Mechanics: Free Fall

Mechanics: Free Fall

Basic Principles

  • Free fall is the motion of an object under the influence of gravity alone, with no other forces acting on it.
  • All objects in free fall near the Earth’s surface experience a constant acceleration due to gravity (g), which is approximately 9.81 m/s² downwards.
  • This principle applies regardless of the object’s mass. This is known as the principle of equivalence.
  • The velocity of an object in free fall increases linearly with time, provided air resistance is negligible.

Equations of Motion

  • The three basic equations of motion apply to free fall scenarios:
    • v = u + at : final speed equals initial speed plus acceleration times time.
    • s = ut + 0.5at² : Displacement equals initial speed times time plus half of acceleration times time squared.
    • v² = u² + 2as : Final speed squared equals initial speed squared plus 2 times acceleration times displacement.
  • In these equations, a is the acceleration due to gravity, t is the time, v is the final velocity, u is the initial velocity, and s is the displacement or height.
  • Be aware that the displacement s, may be negative if the object is moving downwards.

Upwards and Downwards Motion

  • If an object is projected upwards and then falls back down, the upward and downward paths are symmetrical - the object spends the same amount of time rising as it does falling.
  • The object’s speed when it returns to its starting height is the same speed it was launched with (ignoring air resistance).
  • The total time in the air (flight time) can be found using the equation t = 2u / g.

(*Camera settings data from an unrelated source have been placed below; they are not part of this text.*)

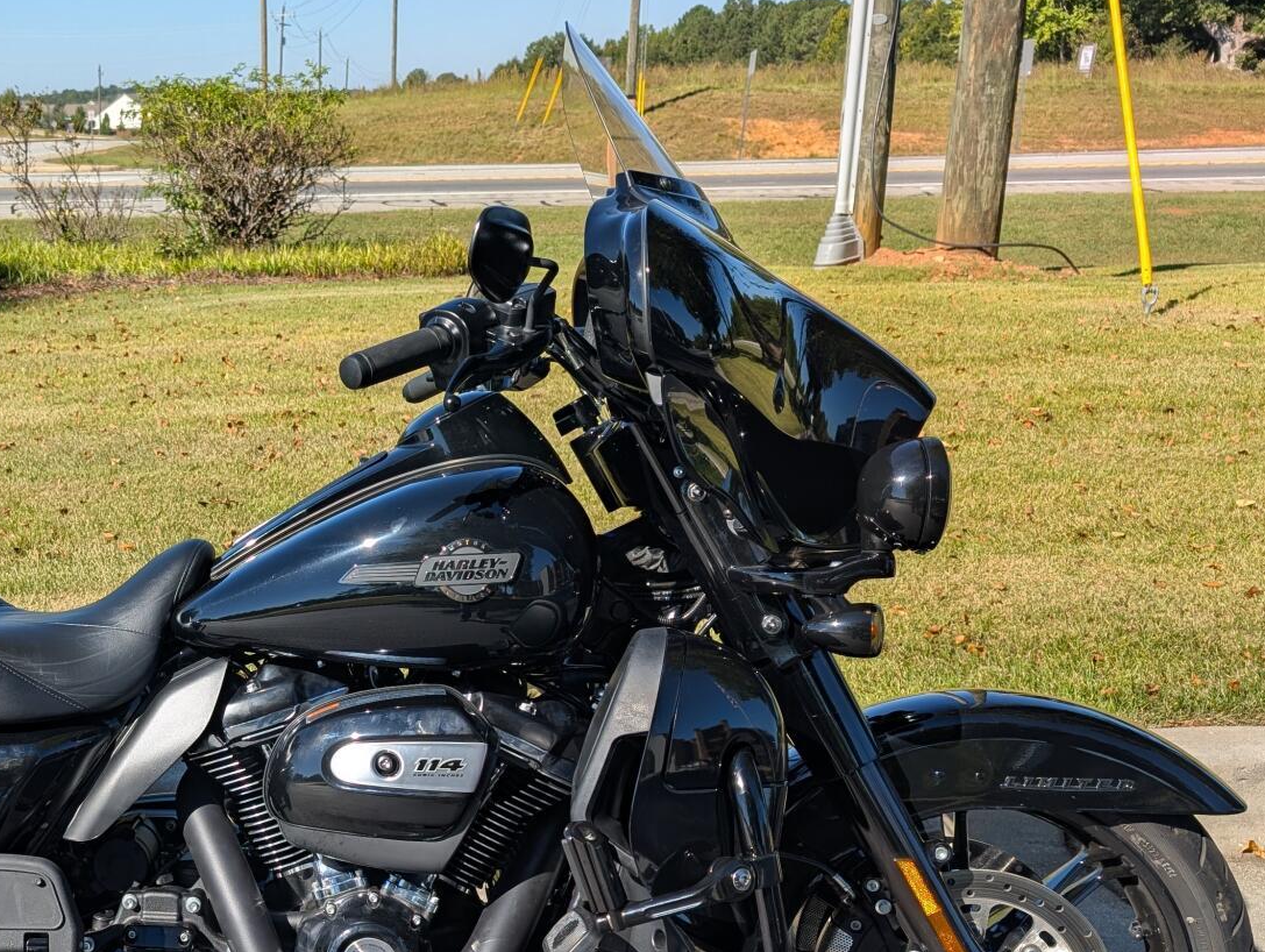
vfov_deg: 32.5
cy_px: 673
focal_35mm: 44
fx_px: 1610
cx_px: 178
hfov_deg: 40.3
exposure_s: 1/810
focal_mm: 6.9
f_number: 1.68
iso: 19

Air Resistance and Terminal Velocity

  • In the real world, air resistance affects free fall motion. It acts against the motion of falling objects and increases with speed, until a constant speed known as the terminal velocity is reached.
  • The terminal velocity is the speed at which the force due to gravity is balanced by the air resistance, and the object no longer accelerates.
  • This requires a knowledge of forces and dynamics, and use of Newton’s second law, F = ma, where forces (like air resistance and gravity) are balanced.

Applications and Examples

  • Free fall principles apply to many scenarios like dropping a stone from a cliff, a parachutist jumping from a plane before he opens his parachute, or a projectile fired vertically upwards.
  • When working out problems, always make sure to carefully define your coordinates and remember that up and down have opposite signs.

Advanced Topics

  • Free fall under the influence of gravity can also be regarded as a special case of motion in a gravitational field.
  • In space, where gravity can be much less than on Earth, or on other planets, the acceleration due to gravity g will be different.
  • These topics might be expanded upon in further physics or applied maths studies, taking into account factors like the rotation of the Earth, altitude above sea level, or space travel.